(WORK TO BE COMPLETED): In the data below, rewrite the stretch from the line containing "pose: elev=240.1 azim=207.1" through the line containing "Dot at: (287, 346)", swapping every "roll" for "tilt" and keeping everything else the same.

(GIVEN INFORMATION):
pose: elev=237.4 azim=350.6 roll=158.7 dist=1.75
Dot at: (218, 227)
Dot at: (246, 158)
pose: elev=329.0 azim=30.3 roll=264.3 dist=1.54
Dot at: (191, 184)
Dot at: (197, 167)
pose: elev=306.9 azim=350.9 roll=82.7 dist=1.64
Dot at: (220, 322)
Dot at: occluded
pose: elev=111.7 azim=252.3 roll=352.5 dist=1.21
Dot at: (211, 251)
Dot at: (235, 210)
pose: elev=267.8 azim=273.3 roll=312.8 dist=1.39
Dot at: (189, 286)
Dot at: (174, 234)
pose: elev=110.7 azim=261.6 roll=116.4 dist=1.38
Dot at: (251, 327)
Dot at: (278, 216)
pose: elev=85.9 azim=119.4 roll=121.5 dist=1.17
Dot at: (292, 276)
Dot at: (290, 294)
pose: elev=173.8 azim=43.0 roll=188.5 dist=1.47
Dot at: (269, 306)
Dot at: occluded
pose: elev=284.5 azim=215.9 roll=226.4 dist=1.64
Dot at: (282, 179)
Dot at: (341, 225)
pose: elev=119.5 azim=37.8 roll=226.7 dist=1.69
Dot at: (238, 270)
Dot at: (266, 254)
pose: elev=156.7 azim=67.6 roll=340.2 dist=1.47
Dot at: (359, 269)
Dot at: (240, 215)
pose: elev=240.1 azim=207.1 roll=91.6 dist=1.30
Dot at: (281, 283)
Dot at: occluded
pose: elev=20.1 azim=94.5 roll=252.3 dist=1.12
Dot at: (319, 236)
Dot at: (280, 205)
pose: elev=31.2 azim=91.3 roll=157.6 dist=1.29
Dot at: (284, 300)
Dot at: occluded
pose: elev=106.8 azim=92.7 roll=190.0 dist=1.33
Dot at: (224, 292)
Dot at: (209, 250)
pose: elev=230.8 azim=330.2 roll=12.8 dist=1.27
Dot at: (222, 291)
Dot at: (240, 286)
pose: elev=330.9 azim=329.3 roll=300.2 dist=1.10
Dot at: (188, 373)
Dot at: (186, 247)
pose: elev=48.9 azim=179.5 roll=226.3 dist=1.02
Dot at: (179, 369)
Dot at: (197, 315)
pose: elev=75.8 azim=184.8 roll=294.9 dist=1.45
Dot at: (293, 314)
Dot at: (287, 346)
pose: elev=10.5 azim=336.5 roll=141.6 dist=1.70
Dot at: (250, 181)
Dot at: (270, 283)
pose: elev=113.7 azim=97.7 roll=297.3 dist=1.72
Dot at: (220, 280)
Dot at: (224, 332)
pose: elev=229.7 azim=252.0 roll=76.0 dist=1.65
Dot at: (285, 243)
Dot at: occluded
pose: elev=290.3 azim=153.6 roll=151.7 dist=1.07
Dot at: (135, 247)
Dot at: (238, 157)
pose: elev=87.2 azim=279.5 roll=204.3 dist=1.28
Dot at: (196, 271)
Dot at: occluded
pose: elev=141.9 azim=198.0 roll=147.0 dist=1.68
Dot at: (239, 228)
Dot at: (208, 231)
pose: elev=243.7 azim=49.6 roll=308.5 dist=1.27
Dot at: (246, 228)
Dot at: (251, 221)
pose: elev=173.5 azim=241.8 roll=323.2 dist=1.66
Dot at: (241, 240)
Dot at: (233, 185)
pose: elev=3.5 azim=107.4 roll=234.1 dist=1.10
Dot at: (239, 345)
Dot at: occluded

(RESULT OF THIS TASK):
pose: elev=240.1 azim=207.1 tilt=91.6 dist=1.30
Dot at: (281, 283)
Dot at: occluded
pose: elev=20.1 azim=94.5 tilt=252.3 dist=1.12
Dot at: (319, 236)
Dot at: (280, 205)
pose: elev=31.2 azim=91.3 tilt=157.6 dist=1.29
Dot at: (284, 300)
Dot at: occluded
pose: elev=106.8 azim=92.7 tilt=190.0 dist=1.33
Dot at: (224, 292)
Dot at: (209, 250)
pose: elev=230.8 azim=330.2 tilt=12.8 dist=1.27
Dot at: (222, 291)
Dot at: (240, 286)
pose: elev=330.9 azim=329.3 tilt=300.2 dist=1.10
Dot at: (188, 373)
Dot at: (186, 247)
pose: elev=48.9 azim=179.5 tilt=226.3 dist=1.02
Dot at: (179, 369)
Dot at: (197, 315)
pose: elev=75.8 azim=184.8 tilt=294.9 dist=1.45
Dot at: (293, 314)
Dot at: (287, 346)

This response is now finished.